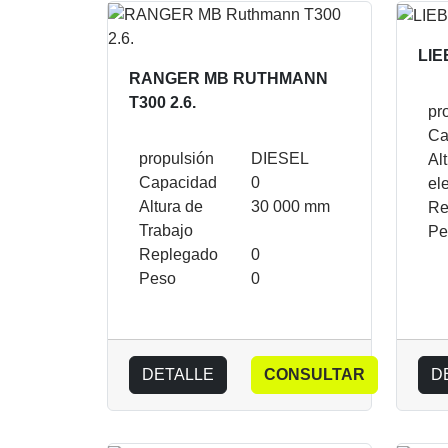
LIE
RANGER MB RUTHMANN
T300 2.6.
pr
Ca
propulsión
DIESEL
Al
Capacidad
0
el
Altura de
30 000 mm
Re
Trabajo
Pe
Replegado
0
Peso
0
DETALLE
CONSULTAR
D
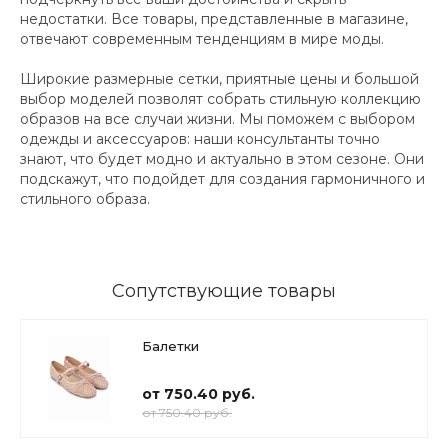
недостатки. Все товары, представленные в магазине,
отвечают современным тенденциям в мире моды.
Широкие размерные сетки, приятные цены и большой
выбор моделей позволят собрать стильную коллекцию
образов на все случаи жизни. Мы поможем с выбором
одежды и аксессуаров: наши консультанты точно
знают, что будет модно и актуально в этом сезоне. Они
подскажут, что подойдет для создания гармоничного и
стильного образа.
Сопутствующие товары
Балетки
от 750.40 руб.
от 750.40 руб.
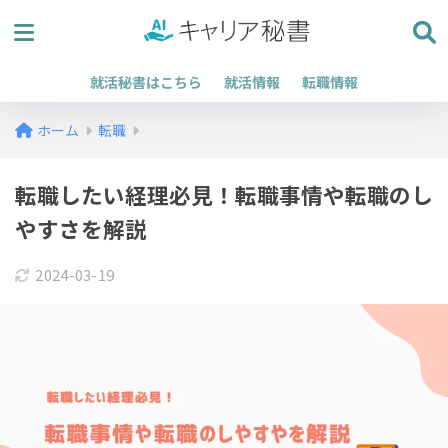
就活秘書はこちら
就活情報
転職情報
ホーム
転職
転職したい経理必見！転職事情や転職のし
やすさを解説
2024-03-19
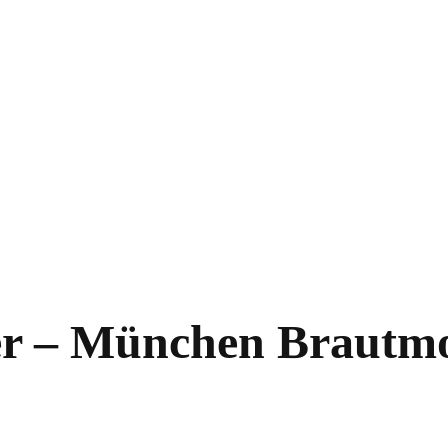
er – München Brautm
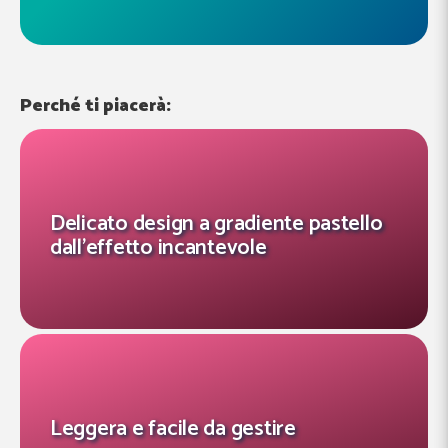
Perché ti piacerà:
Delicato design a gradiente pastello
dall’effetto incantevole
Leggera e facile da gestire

□ □ □ □ □

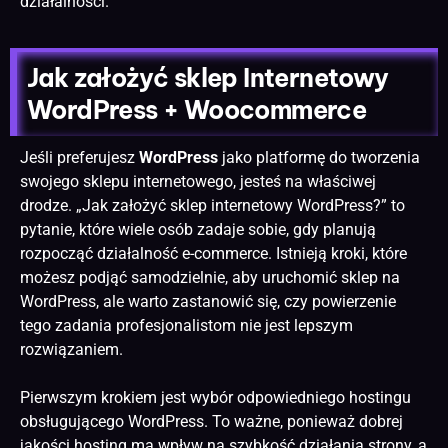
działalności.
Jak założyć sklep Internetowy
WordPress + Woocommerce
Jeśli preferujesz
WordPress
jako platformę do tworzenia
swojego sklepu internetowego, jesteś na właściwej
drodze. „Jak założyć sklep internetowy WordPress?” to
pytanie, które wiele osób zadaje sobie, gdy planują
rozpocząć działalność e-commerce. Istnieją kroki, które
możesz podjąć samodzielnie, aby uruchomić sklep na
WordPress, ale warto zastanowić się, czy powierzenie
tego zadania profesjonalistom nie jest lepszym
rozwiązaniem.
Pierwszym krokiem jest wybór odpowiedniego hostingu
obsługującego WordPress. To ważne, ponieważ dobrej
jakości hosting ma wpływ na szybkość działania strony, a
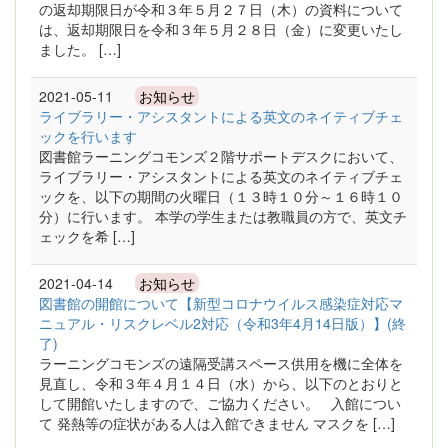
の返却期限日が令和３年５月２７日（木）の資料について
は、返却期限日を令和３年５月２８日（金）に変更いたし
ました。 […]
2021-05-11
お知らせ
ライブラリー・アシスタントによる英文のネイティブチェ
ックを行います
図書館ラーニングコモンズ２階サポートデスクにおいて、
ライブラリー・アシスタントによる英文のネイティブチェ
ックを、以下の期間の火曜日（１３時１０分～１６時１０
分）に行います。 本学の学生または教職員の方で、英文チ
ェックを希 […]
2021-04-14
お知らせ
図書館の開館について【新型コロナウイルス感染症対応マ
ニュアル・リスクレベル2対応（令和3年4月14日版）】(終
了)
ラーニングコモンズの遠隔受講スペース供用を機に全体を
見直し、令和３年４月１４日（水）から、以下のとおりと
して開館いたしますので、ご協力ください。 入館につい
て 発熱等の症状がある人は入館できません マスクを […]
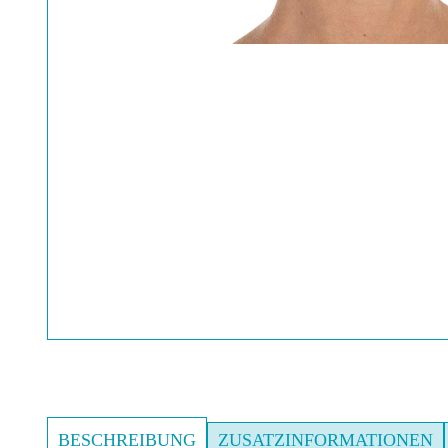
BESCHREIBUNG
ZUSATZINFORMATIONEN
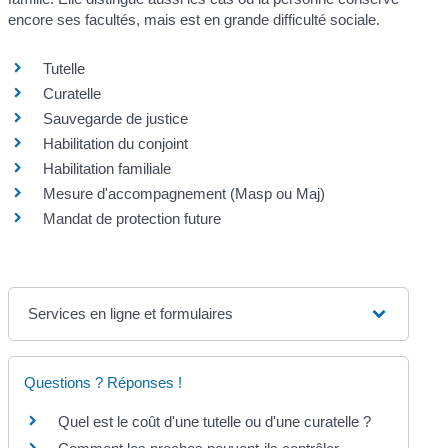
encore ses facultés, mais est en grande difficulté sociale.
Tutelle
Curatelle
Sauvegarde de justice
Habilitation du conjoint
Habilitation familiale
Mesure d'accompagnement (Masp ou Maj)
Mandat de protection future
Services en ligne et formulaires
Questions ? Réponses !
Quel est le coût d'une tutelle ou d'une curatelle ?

□ □ □ □ □

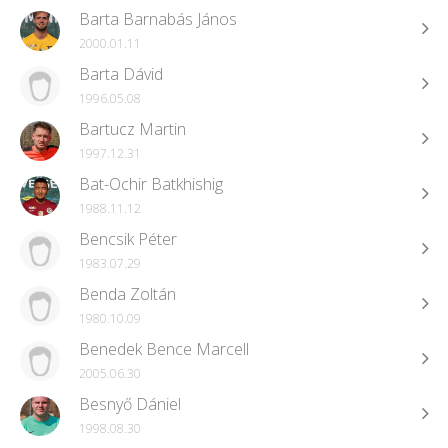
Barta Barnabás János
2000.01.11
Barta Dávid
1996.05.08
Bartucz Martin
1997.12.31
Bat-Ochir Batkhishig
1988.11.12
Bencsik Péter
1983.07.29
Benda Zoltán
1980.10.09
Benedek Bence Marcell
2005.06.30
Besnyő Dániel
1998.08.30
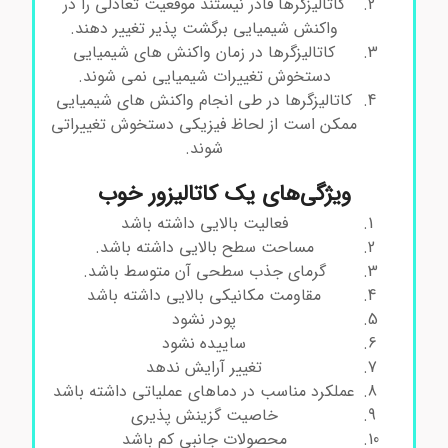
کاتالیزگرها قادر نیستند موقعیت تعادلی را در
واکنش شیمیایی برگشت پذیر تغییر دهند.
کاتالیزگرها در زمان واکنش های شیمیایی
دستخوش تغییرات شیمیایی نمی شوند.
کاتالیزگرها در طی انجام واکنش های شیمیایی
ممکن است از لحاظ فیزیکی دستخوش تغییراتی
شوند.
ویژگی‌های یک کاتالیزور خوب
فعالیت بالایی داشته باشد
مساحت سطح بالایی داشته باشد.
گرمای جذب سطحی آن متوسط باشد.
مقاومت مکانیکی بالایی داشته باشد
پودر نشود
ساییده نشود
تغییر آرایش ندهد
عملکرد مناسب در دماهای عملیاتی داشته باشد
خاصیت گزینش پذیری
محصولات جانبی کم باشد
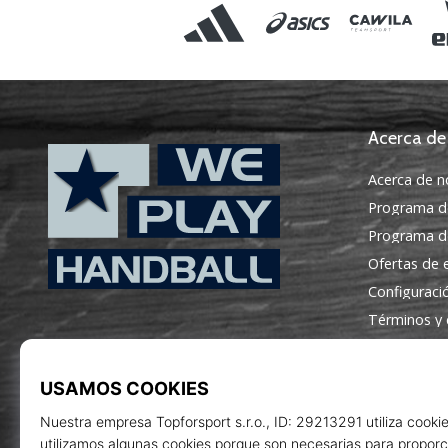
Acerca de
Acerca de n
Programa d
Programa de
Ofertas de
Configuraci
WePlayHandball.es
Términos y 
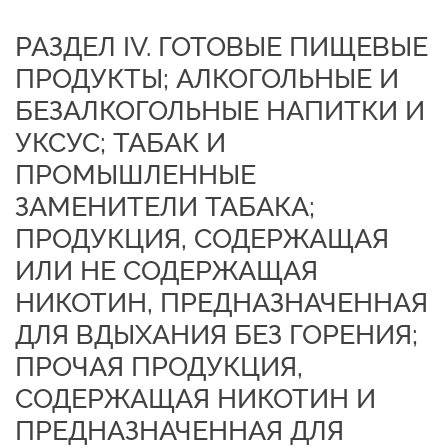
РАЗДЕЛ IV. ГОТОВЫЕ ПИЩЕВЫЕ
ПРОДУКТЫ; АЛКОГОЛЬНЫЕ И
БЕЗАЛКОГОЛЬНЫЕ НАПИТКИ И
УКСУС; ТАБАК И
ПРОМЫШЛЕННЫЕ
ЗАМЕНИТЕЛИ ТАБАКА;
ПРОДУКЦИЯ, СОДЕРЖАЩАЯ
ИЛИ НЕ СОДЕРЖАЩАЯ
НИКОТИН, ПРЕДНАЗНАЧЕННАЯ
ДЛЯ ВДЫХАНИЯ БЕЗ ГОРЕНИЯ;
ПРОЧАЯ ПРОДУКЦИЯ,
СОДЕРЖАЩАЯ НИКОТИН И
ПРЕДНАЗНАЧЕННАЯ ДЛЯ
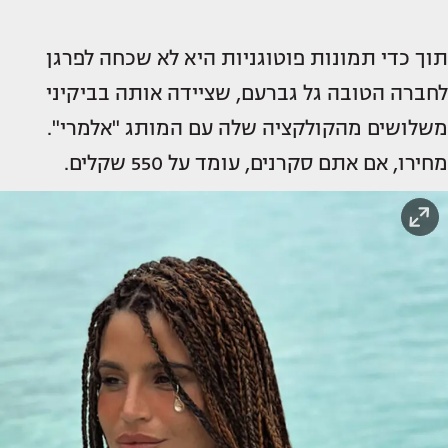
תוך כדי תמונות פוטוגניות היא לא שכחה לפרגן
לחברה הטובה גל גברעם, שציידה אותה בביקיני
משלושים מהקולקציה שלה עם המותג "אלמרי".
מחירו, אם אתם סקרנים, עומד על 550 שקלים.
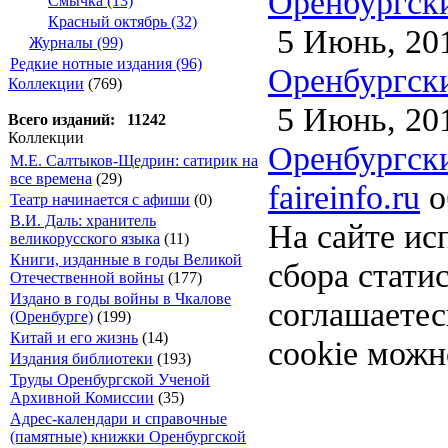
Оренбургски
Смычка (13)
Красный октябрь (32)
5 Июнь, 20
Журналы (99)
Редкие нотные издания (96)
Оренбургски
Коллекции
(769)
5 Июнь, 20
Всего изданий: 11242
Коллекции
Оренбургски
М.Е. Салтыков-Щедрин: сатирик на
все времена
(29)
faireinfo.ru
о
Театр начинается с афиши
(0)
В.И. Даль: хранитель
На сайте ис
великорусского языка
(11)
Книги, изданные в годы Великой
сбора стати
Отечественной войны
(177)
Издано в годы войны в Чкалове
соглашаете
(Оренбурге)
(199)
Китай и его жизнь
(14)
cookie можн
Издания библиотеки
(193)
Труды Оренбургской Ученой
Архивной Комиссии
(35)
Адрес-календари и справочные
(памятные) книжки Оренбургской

□ □ □ □ □

**The problem:** Copy the rows above from the line with "کاتالیزگرها قادر نیستند موقعیت تعادلی را در" through the line with "مساحت سطح بالایی داشته باشد.", reproducing each line without changes.

**Answer to this exercise:**
کاتالیزگرها قادر نیستند موقعیت تعادلی را در
واکنش شیمیایی برگشت پذیر تغییر دهند.
کاتالیزگرها در زمان واکنش های شیمیایی
دستخوش تغییرات شیمیایی نمی شوند.
کاتالیزگرها در طی انجام واکنش های شیمیایی
ممکن است از لحاظ فیزیکی دستخوش تغییراتی
شوند.
ویژگی‌های یک کاتالیزور خوب
فعالیت بالایی داشته باشد
مساحت سطح بالایی داشته باشد.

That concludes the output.